Work item.
Each line of the data must reappear exactly in your answer, with no images included.

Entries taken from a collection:
▶
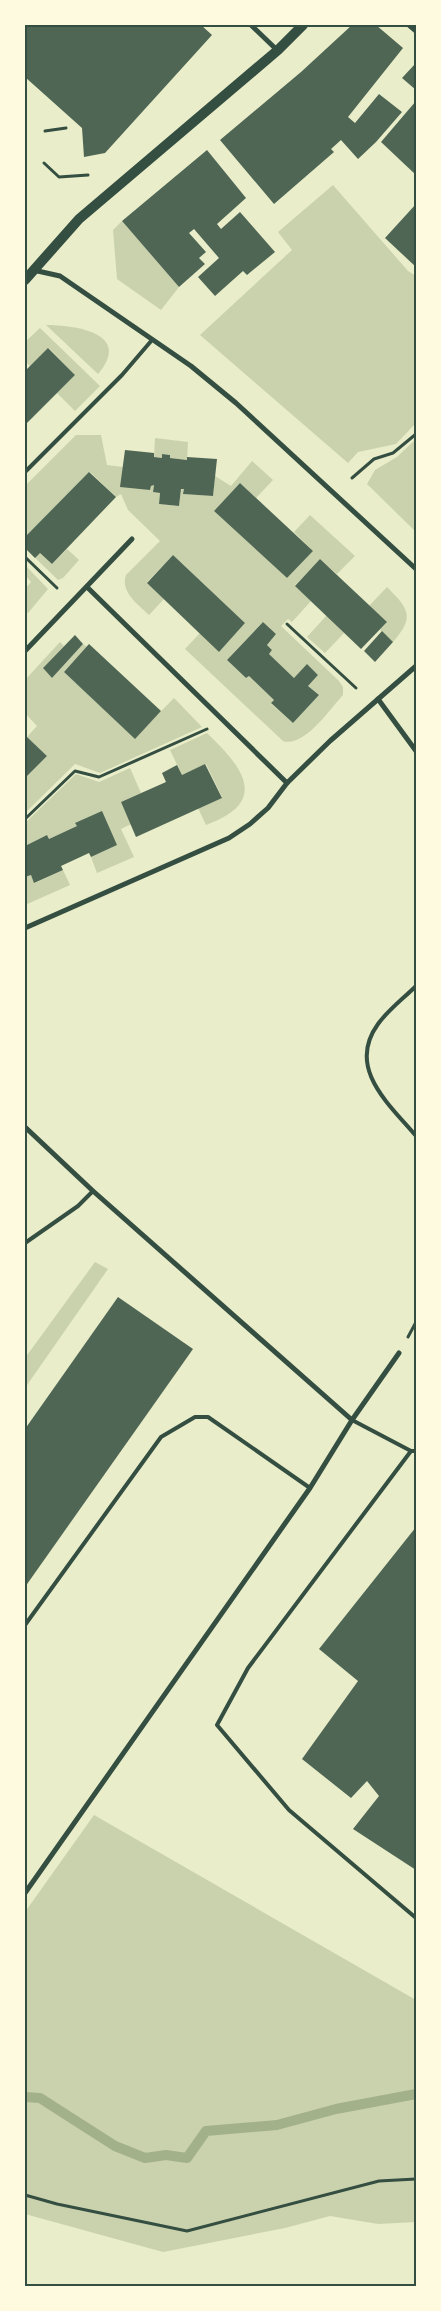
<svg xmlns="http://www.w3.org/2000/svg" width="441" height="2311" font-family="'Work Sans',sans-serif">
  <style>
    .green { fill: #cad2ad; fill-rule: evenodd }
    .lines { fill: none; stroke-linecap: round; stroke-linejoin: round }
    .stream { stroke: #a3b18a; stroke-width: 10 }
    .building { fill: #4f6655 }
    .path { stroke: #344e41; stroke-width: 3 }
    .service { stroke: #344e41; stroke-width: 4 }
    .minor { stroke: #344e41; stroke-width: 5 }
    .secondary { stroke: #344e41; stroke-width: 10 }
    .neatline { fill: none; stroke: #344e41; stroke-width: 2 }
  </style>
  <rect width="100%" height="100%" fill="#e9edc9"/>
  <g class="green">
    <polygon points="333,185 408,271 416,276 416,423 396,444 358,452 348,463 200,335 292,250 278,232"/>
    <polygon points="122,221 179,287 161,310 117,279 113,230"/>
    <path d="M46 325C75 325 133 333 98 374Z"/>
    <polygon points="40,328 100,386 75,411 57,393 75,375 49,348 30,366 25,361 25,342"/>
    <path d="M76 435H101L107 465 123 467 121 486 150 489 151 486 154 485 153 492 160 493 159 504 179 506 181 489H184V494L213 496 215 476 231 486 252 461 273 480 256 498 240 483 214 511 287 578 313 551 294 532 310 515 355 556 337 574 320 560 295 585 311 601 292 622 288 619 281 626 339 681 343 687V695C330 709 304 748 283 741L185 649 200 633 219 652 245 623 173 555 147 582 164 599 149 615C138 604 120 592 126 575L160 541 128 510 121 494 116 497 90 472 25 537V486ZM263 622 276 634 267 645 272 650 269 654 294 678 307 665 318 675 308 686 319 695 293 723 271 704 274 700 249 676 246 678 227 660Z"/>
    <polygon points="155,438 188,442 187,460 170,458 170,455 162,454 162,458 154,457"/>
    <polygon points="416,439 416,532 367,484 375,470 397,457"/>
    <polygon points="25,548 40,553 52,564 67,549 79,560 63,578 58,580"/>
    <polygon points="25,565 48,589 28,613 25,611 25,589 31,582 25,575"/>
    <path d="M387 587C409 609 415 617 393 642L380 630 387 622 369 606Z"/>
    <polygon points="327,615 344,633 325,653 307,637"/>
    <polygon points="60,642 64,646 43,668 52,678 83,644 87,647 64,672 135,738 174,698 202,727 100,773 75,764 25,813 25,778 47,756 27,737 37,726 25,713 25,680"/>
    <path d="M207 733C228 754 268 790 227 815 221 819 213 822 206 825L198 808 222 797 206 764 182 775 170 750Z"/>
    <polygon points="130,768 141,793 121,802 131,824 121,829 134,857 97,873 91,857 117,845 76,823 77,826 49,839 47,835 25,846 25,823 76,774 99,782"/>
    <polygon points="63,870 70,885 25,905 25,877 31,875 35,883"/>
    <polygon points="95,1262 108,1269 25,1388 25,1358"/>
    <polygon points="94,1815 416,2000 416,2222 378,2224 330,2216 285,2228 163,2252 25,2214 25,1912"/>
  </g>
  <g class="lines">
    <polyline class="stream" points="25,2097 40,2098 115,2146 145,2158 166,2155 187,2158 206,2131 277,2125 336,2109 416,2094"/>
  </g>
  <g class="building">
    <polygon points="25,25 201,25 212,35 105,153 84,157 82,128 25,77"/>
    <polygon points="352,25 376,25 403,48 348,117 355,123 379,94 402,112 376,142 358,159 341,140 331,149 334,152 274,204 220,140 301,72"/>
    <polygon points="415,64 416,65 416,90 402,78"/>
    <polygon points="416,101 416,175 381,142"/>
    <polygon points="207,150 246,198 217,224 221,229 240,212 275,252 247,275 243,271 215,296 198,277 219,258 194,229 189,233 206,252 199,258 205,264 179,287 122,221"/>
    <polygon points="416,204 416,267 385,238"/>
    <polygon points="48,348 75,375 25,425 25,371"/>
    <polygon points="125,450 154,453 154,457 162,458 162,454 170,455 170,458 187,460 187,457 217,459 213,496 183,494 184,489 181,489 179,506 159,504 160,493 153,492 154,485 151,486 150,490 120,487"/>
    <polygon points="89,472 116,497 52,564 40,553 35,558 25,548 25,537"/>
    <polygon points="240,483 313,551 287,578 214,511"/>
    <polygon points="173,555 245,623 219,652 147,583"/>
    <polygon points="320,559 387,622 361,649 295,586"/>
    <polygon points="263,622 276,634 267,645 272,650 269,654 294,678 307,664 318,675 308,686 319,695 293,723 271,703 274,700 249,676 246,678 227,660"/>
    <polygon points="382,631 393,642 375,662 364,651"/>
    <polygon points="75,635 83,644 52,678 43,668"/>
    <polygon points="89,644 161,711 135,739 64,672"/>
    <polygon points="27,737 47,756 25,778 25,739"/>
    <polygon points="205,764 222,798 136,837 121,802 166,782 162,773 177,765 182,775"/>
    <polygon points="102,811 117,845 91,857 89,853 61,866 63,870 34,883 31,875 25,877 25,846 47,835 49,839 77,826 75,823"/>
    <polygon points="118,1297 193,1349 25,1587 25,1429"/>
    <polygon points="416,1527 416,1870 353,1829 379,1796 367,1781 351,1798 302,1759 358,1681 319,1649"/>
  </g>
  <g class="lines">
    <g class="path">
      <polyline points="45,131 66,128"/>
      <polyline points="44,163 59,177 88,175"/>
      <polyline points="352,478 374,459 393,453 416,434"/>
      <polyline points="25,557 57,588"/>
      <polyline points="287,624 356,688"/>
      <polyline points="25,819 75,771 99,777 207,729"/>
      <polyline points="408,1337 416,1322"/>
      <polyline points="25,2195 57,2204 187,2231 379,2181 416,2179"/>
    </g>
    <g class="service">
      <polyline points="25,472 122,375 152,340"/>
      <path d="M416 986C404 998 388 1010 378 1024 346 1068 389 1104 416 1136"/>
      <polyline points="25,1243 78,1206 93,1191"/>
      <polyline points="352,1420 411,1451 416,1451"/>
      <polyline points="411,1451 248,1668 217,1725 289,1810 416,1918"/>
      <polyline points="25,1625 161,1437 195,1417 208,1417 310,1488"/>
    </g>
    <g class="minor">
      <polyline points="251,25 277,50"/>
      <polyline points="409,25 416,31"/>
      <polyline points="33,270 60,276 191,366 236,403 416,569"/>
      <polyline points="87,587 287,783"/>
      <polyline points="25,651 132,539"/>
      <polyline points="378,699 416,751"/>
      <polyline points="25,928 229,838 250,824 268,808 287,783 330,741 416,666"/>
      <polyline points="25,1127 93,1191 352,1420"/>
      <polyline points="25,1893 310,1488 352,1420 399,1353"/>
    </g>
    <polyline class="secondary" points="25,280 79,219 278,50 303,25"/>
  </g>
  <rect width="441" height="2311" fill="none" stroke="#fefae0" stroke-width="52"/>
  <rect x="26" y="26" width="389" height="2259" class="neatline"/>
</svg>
◀
Exercise response.
<svg xmlns="http://www.w3.org/2000/svg" width="441" height="2311" font-family="'Work Sans',sans-serif">
  <style>
    .green { fill: #cad2ad; fill-rule: evenodd }
    .lines { fill: none; stroke-linecap: round; stroke-linejoin: round }
    .stream { stroke: #a3b18a; stroke-width: 10 }
    .building { fill: #4f6655 }
    .path { stroke: #344e41; stroke-width: 3 }
    .service { stroke: #344e41; stroke-width: 4 }
    .minor { stroke: #344e41; stroke-width: 5 }
    .secondary { stroke: #344e41; stroke-width: 10 }
    .neatline { fill: none; stroke: #344e41; stroke-width: 2 }
  </style>
  <rect width="100%" height="100%" fill="#e9edc9"/>
  <g class="green">
    <polygon points="333,185 408,271 416,276 416,423 396,444 358,452 348,463 200,335 292,250 278,232"/>
    <polygon points="122,221 179,287 161,310 117,279 113,230"/>
    <path d="M46 325C75 325 133 333 98 374Z"/>
    <polygon points="40,328 100,386 75,411 57,393 75,375 49,348 30,366 25,361 25,342"/>
    <path d="M76 435H101L107 465 123 467 121 486 150 489 151 486 154 485 153 492 160 493 159 504 179 506 181 489H184V494L213 496 215 476 231 486 252 461 273 480 256 498 240 483 214 511 287 578 313 551 294 532 310 515 355 556 337 574 320 560 295 585 311 601 292 622 288 619 281 626 339 681 343 687V695C330 709 304 748 283 741L185 649 200 633 219 652 245 623 173 555 147 582 164 599 149 615C138 604 120 592 126 575L160 541 128 510 121 494 116 497 90 472 25 537V486ZM263 622 276 634 267 645 272 650 269 654 294 678 307 665 318 675 308 686 319 695 293 723 271 704 274 700 249 676 246 678 227 660Z"/>
    <polygon points="155,438 188,442 187,460 170,458 170,455 162,454 162,458 154,457"/>
    <polygon points="416,439 416,532 367,484 375,470 397,457"/>
    <polygon points="25,548 40,553 52,564 67,549 79,560 63,578 58,580"/>
    <polygon points="25,565 48,589 28,613 25,611 25,589 31,582 25,575"/>
    <path d="M387 587C409 609 415 617 393 642L380 630 387 622 369 606Z"/>
    <polygon points="327,615 344,633 325,653 307,637"/>
    <polygon points="60,642 64,646 43,668 52,678 83,644 87,647 64,672 135,738 174,698 202,727 100,773 75,764 25,813 25,778 47,756 27,737 37,726 25,713 25,680"/>
    <path d="M207 733C228 754 268 790 227 815 221 819 213 822 206 825L198 808 222 797 206 764 182 775 170 750Z"/>
    <polygon points="130,768 141,793 121,802 131,824 121,829 134,857 97,873 91,857 117,845 76,823 77,826 49,839 47,835 25,846 25,823 76,774 99,782"/>
    <polygon points="63,870 70,885 25,905 25,877 31,875 35,883"/>
    <polygon points="95,1262 108,1269 25,1388 25,1358"/>
    <polygon points="94,1815 416,2000 416,2222 378,2224 330,2216 285,2228 163,2252 25,2214 25,1912"/>
  </g>
  <g class="lines">
    <polyline class="stream" points="25,2097 40,2098 115,2146 145,2158 166,2155 187,2158 206,2131 277,2125 336,2109 416,2094"/>
  </g>
  <g class="building">
    <polygon points="25,25 201,25 212,35 105,153 84,157 82,128 25,77"/>
    <polygon points="352,25 376,25 403,48 348,117 355,123 379,94 402,112 376,142 358,159 341,140 331,149 334,152 274,204 220,140 301,72"/>
    <polygon points="415,64 416,65 416,90 402,78"/>
    <polygon points="416,101 416,175 381,142"/>
    <polygon points="207,150 246,198 217,224 221,229 240,212 275,252 247,275 243,271 215,296 198,277 219,258 194,229 189,233 206,252 199,258 205,264 179,287 122,221"/>
    <polygon points="416,204 416,267 385,238"/>
    <polygon points="48,348 75,375 25,425 25,371"/>
    <polygon points="125,450 154,453 154,457 162,458 162,454 170,455 170,458 187,460 187,457 217,459 213,496 183,494 184,489 181,489 179,506 159,504 160,493 153,492 154,485 151,486 150,490 120,487"/>
    <polygon points="89,472 116,497 52,564 40,553 35,558 25,548 25,537"/>
    <polygon points="240,483 313,551 287,578 214,511"/>
    <polygon points="173,555 245,623 219,652 147,583"/>
    <polygon points="320,559 387,622 361,649 295,586"/>
    <polygon points="263,622 276,634 267,645 272,650 269,654 294,678 307,664 318,675 308,686 319,695 293,723 271,703 274,700 249,676 246,678 227,660"/>
    <polygon points="382,631 393,642 375,662 364,651"/>
    <polygon points="75,635 83,644 52,678 43,668"/>
    <polygon points="89,644 161,711 135,739 64,672"/>
    <polygon points="27,737 47,756 25,778 25,739"/>
    <polygon points="205,764 222,798 136,837 121,802 166,782 162,773 177,765 182,775"/>
    <polygon points="102,811 117,845 91,857 89,853 61,866 63,870 34,883 31,875 25,877 25,846 47,835 49,839 77,826 75,823"/>
    <polygon points="118,1297 193,1349 25,1587 25,1429"/>
    <polygon points="416,1527 416,1870 353,1829 379,1796 367,1781 351,1798 302,1759 358,1681 319,1649"/>
  </g>
  <g class="lines">
    <g class="path">
      <polyline points="45,131 66,128"/>
      <polyline points="44,163 59,177 88,175"/>
      <polyline points="352,478 374,459 393,453 416,434"/>
      <polyline points="25,557 57,588"/>
      <polyline points="287,624 356,688"/>
      <polyline points="25,819 75,771 99,777 207,729"/>
      <polyline points="408,1337 416,1322"/>
      <polyline points="25,2195 57,2204 187,2231 379,2181 416,2179"/>
    </g>
    <g class="service">
      <polyline points="25,472 122,375 152,340"/>
      <path d="M416 986C404 998 388 1010 378 1024 346 1068 389 1104 416 1136"/>
      <polyline points="25,1243 78,1206 93,1191"/>
      <polyline points="352,1420 411,1451 416,1451"/>
      <polyline points="411,1451 248,1668 217,1725 289,1810 416,1918"/>
      <polyline points="25,1625 161,1437 195,1417 208,1417 310,1488"/>
    </g>
    <g class="minor">
      <polyline points="251,25 277,50"/>
      <polyline points="409,25 416,31"/>
      <polyline points="33,270 60,276 191,366 236,403 416,569"/>
      <polyline points="87,587 287,783"/>
      <polyline points="25,651 132,539"/>
      <polyline points="378,699 416,751"/>
      <polyline points="25,928 229,838 250,824 268,808 287,783 330,741 416,666"/>
      <polyline points="25,1127 93,1191 352,1420"/>
      <polyline points="25,1893 310,1488 352,1420 399,1353"/>
    </g>
    <polyline class="secondary" points="25,280 79,219 278,50 303,25"/>
  </g>
  <rect width="441" height="2311" fill="none" stroke="#fefae0" stroke-width="52"/>
  <rect x="26" y="26" width="389" height="2259" class="neatline"/>
</svg>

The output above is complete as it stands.